Comparing Haolam Hazeh’s reports with the state documents that have been unsealed for researchers over the years shows that the weekly’s readers did not get an accurate picture either in the Kastner affair or in the Lavon affair. The currently open archives don’t justify Avnery’s terrible portrayal of Shimon Peres. The story about the abductions of Yemenite children is also far from being proved.
Haolam Hazeh was sensationalist and superficial, often unjustly malicious, on the verge of pornographic, and it did one of the worst things a magazine can do: It sucked up to its readers.
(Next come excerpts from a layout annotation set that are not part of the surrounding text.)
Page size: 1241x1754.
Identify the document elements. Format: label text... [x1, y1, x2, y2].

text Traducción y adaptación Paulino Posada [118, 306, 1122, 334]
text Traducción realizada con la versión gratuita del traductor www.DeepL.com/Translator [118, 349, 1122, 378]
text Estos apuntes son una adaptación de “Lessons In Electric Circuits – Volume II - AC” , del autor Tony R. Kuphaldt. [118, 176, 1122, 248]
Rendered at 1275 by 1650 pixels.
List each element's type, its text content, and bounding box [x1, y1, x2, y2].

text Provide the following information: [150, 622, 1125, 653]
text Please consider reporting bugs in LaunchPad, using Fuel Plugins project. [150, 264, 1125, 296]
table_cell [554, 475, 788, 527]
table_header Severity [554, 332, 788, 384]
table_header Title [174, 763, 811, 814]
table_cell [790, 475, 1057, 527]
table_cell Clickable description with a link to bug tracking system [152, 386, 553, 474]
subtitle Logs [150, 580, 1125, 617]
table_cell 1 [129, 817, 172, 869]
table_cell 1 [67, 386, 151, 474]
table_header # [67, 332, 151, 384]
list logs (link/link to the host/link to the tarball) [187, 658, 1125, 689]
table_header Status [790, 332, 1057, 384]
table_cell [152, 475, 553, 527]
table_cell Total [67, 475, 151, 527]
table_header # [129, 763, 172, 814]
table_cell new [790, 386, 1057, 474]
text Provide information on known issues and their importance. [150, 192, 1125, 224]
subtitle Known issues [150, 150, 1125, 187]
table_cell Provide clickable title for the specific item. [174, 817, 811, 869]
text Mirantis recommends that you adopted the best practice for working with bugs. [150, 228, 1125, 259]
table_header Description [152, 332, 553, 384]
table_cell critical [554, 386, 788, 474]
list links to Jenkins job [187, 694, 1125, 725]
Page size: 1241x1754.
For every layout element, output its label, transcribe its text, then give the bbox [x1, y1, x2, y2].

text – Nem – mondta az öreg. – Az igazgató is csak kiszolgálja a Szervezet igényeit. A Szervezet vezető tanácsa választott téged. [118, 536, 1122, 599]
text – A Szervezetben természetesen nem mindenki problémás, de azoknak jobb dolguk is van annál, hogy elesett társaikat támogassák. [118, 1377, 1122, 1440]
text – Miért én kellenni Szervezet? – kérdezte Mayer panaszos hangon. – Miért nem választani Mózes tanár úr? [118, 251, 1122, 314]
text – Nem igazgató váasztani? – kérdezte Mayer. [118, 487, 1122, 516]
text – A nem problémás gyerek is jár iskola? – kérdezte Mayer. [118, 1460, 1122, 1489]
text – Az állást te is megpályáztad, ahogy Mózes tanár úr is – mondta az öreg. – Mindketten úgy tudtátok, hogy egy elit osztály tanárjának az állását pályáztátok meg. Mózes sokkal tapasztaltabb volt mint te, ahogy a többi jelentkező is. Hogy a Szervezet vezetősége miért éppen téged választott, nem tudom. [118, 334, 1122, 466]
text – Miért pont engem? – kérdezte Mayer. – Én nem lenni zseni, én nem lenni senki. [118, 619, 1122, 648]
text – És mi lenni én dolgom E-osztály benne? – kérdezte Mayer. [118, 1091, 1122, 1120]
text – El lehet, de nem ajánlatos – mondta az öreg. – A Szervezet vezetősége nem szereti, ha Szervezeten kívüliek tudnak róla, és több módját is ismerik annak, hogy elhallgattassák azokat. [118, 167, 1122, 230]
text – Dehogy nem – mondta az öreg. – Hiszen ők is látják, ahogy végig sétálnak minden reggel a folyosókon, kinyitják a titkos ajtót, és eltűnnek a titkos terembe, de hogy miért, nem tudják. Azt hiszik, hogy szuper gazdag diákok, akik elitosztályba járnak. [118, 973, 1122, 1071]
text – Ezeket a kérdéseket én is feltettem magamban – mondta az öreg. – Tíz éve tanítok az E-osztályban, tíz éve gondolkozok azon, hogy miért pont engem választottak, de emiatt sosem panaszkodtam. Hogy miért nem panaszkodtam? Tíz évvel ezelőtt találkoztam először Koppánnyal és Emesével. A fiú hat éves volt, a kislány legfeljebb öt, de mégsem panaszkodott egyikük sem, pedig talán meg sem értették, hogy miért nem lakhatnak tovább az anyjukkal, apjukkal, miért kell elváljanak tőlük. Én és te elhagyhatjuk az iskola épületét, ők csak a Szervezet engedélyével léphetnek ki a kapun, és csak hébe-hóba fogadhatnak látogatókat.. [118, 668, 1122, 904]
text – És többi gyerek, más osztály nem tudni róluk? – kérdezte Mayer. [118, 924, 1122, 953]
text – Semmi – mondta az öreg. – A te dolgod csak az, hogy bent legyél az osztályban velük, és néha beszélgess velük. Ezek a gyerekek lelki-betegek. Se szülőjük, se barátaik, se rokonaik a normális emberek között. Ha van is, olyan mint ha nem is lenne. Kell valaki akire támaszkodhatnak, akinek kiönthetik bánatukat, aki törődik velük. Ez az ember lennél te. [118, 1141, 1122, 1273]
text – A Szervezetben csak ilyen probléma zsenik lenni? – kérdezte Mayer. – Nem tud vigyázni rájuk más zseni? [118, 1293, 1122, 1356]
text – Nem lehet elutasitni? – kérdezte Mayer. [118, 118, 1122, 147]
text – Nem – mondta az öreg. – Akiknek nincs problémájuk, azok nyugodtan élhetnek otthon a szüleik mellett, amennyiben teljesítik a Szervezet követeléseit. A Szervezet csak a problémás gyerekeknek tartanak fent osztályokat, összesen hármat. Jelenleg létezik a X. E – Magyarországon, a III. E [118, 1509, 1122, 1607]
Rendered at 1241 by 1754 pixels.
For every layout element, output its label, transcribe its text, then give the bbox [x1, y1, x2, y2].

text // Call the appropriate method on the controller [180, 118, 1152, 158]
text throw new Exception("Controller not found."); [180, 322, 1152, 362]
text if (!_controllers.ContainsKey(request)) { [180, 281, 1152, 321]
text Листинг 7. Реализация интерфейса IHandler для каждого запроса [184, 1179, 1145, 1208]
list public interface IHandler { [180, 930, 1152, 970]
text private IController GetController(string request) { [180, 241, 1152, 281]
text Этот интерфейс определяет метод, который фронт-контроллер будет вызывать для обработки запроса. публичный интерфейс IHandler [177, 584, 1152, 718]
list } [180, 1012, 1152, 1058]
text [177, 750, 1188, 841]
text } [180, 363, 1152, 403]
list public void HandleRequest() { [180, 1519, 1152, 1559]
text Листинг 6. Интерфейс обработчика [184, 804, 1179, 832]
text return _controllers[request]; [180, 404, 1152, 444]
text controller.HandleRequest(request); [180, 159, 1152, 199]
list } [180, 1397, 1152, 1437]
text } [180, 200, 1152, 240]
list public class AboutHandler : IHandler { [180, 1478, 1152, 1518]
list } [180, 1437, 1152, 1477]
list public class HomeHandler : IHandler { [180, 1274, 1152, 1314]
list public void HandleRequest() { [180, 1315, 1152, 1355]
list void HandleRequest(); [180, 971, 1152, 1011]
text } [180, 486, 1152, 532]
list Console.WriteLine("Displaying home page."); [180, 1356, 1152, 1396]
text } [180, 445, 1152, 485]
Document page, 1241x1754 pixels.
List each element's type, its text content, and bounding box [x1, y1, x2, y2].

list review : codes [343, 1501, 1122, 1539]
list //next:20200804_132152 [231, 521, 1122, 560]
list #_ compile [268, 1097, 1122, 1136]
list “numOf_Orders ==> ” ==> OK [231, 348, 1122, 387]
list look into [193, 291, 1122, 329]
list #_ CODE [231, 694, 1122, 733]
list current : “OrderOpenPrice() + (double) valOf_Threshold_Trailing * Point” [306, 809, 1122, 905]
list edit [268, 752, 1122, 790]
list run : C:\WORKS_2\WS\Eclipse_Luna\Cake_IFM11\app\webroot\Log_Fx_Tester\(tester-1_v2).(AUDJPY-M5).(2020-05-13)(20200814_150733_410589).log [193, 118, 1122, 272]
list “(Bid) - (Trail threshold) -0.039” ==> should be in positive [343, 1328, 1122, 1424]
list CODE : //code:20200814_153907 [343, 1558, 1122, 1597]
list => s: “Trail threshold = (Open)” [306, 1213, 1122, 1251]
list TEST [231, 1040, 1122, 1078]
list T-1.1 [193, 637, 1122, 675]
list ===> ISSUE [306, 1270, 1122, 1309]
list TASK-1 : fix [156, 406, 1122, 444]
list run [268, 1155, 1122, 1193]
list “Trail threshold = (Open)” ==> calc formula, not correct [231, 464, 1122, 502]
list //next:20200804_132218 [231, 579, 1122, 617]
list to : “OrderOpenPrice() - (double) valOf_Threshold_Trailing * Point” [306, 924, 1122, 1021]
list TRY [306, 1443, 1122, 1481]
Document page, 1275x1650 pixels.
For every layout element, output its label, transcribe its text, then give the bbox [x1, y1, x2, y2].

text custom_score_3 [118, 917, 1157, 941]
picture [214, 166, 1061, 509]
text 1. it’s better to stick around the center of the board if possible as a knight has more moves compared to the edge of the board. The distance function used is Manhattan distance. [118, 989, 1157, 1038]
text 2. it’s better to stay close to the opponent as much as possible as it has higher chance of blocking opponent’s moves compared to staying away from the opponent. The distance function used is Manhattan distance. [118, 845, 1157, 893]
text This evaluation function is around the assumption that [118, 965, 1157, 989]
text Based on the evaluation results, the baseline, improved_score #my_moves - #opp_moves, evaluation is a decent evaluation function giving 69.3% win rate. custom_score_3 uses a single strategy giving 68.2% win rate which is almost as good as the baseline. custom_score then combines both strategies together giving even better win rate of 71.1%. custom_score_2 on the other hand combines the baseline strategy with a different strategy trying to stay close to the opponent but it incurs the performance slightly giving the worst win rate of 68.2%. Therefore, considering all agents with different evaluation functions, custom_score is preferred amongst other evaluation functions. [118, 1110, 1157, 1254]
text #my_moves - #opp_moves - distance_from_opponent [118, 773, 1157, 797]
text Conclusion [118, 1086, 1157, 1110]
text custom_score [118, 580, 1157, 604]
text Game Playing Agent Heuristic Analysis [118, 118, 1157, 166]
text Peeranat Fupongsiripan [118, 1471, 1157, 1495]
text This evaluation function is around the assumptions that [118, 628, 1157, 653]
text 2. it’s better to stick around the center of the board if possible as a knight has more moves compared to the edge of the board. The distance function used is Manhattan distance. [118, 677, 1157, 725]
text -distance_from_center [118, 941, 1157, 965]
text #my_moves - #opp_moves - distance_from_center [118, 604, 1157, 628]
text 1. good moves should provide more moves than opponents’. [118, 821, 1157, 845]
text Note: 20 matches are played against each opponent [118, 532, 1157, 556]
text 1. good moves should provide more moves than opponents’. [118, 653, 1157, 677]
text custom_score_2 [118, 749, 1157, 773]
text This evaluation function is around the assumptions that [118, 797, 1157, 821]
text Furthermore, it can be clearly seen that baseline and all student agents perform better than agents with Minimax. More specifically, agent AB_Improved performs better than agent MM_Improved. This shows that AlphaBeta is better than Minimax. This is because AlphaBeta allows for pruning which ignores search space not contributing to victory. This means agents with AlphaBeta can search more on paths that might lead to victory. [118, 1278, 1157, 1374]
Avnery sold us a sense that we represent something good and daring by the very fact of buying the magazine. In exchange, he ostensibly bestowed on us a secular, young, optimistic Israeliness, self-confident to the point of arrogance. I believe his popularity stemmed to a large degree also from his patriotism, perhaps even from the militarism he fostered. He worshiped people like Ariel Sharon and Rehavam Zeevi, seeing in them an ideal Israeliness. In the Six Day War he called for conquering the Golan Heights and as a Knesset member he voted for annexing Arab Jerusalem.
He never told us he was grooming us to vote for a party he would found. But his journalistic work was aimed almost from the start at a greater goal: Avnery dreamed of becoming a national leader and creating history. He failed, mainly because he was wrong, presumably. His idea of the “Semitic region” was baseless. Avnery was one of the first to advocate for the two-state solution, but the idea is far from realistic and Avnery remained one of the last to still believe in it. Nor did he leave a significant mark in the Knesset.
I tend to assume that to a large extent I have him to thank for the ability to apply skepticism even in my appraisal of him and my regret that his voice of peace has been silenced. Perhaps support for a thesis to explain Haolam Hazeh’s decline can also be found here: The skeptical generation that Avnery raised eventually exposed his myths as well, although they were no less decisive than those cultivated by Ben-Gurion, and perhaps precisely because of that.